Xu Jin, Li Qiwei, Li Victor O K, Li Shuo-Yen Robert, Fan Xiaodan
Department of Electrical and Electronic Engineering, The University of Hong Kong, Pokfulam Road, Hong Kong.
Department of Statistics, The Chinese University of Hong Kong, Sha Tin, Hong Kong.
Int J Data Min Bioinform. 2013;8(4):462-79. doi: 10.1504/ijdmb.2013.056614.
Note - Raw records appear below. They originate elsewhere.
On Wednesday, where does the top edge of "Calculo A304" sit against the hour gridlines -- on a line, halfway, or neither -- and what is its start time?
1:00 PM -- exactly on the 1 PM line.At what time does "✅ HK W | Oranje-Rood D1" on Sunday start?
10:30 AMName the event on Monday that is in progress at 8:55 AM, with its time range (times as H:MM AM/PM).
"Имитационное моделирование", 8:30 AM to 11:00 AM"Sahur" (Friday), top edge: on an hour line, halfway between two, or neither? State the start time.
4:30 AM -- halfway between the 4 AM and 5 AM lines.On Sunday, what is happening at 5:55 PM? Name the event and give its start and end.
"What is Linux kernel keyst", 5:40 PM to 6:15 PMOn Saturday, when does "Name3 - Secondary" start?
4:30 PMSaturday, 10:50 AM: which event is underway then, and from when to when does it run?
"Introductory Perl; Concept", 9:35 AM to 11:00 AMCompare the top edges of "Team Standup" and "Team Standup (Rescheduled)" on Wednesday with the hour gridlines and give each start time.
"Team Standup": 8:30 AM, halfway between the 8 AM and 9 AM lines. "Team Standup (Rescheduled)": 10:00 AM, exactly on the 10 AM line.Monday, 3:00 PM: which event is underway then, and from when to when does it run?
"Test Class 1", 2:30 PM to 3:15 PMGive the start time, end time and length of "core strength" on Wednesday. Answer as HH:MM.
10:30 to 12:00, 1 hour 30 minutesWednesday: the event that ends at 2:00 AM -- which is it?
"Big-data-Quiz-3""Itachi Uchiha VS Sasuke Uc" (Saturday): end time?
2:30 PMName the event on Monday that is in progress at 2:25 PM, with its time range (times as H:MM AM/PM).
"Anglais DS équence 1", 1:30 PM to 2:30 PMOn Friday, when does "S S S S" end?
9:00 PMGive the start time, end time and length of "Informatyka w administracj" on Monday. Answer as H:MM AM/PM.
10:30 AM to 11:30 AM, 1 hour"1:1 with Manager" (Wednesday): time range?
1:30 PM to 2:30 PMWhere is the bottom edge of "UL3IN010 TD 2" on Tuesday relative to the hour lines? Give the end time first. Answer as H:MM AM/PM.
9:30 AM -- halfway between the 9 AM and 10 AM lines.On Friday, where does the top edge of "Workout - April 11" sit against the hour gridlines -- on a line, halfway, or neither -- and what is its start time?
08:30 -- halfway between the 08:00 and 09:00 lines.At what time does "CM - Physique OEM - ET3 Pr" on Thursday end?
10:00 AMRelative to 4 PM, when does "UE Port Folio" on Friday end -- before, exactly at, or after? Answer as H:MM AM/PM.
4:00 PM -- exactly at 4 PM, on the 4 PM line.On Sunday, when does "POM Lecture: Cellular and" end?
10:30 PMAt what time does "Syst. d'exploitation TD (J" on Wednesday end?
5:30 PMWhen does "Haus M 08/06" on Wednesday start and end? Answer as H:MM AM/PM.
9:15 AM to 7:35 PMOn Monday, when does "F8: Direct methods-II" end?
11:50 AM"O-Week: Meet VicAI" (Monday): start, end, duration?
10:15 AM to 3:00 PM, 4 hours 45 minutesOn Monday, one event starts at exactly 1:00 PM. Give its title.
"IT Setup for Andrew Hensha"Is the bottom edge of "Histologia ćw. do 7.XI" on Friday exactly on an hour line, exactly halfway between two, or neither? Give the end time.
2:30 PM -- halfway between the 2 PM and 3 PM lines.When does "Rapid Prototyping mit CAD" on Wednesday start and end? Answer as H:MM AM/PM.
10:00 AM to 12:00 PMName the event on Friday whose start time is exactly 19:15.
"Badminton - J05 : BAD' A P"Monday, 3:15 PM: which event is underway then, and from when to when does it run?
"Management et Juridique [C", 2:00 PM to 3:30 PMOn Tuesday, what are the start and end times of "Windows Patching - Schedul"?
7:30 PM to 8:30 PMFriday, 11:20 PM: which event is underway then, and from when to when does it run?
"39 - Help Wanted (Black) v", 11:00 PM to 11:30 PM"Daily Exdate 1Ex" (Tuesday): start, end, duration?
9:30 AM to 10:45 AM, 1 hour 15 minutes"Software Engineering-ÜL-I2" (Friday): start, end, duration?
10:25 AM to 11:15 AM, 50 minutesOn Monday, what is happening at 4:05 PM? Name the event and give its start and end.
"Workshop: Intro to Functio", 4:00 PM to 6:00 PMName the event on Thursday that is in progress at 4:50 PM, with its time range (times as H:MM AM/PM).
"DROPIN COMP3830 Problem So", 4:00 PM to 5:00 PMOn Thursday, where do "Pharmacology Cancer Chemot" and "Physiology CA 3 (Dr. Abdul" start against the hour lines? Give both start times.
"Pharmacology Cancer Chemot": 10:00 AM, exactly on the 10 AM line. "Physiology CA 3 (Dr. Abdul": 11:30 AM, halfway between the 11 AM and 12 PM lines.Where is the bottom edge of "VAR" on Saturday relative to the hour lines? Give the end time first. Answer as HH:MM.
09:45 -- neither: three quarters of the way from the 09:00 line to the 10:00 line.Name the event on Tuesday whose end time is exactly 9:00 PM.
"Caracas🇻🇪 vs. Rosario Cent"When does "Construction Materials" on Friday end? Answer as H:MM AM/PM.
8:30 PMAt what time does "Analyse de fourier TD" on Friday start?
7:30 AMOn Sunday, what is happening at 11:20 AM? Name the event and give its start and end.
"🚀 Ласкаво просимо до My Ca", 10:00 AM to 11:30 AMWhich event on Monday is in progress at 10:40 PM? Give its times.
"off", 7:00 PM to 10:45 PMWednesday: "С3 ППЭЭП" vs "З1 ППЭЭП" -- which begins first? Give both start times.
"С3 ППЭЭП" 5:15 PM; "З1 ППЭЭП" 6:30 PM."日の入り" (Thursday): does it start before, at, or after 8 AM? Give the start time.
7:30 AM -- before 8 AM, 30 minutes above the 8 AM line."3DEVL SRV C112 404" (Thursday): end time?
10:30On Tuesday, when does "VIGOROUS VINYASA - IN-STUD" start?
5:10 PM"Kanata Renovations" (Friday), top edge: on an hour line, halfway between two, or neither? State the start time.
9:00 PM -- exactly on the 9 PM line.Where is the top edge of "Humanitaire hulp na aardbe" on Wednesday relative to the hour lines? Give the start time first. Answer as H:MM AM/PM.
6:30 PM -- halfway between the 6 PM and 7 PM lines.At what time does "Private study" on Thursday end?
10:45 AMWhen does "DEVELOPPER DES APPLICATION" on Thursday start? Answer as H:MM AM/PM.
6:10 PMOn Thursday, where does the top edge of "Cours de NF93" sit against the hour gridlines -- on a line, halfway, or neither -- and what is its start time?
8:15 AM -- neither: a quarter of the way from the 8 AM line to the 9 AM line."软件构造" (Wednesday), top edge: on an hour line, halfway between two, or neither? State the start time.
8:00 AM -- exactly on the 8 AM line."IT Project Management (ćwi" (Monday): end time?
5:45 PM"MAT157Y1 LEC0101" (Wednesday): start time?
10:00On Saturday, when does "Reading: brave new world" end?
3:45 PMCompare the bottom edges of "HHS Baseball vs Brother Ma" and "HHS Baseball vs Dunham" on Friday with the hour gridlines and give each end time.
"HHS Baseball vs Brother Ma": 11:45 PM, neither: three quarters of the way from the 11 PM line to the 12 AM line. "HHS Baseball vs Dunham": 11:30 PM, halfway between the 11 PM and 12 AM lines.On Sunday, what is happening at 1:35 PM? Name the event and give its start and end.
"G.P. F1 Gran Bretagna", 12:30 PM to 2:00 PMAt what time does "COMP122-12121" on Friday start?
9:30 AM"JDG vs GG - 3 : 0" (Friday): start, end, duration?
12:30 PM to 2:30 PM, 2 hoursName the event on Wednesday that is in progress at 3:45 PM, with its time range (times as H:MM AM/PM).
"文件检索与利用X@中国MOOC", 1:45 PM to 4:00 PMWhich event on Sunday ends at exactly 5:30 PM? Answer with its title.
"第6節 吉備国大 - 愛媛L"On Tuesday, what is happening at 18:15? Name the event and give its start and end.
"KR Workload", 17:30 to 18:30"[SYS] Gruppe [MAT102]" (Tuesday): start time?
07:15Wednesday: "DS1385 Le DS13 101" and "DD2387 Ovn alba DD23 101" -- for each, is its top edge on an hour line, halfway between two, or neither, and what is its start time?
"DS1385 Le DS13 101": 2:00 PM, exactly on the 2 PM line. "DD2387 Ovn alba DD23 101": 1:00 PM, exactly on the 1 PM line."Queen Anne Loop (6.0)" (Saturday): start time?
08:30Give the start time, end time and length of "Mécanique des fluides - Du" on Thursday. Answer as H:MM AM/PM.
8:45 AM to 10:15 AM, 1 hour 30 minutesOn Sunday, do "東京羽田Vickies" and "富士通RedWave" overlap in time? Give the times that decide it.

This paper employs three Evolutionary Monte Carlo (EMC) schemes to solve the Short Adjacent Repeat Identification Problem (SARIP), which aims to identify the common repeat units shared by multiple sequences. The three EMC schemes, i.e., Random Exchange (RE), Best Exchange (BE), and crossover are implemented on a parallel platform. The simulation results show that compared with the conventional Markov Chain Monte Carlo (MCMC) algorithm, all three EMC schemes can not only shorten the computation time via speeding up the convergence but also improve the solution quality in difficult cases. Moreover, we observe that the performances of different EMC schemes depend on the degeneracy degree of the motif pattern.
本文采用三种进化蒙特卡罗(EMC)方案来解决短相邻重复序列识别问题(SARIP),该问题旨在识别多个序列共有的重复单元。这三种EMC方案,即随机交换(RE)、最佳交换(BE)和交叉,在并行平台上实现。仿真结果表明,与传统的马尔可夫链蒙特卡罗(MCMC)算法相比,所有三种EMC方案不仅可以通过加快收敛速度来缩短计算时间,而且在困难情况下还能提高解的质量。此外,我们观察到不同EMC方案的性能取决于基序模式的简并度。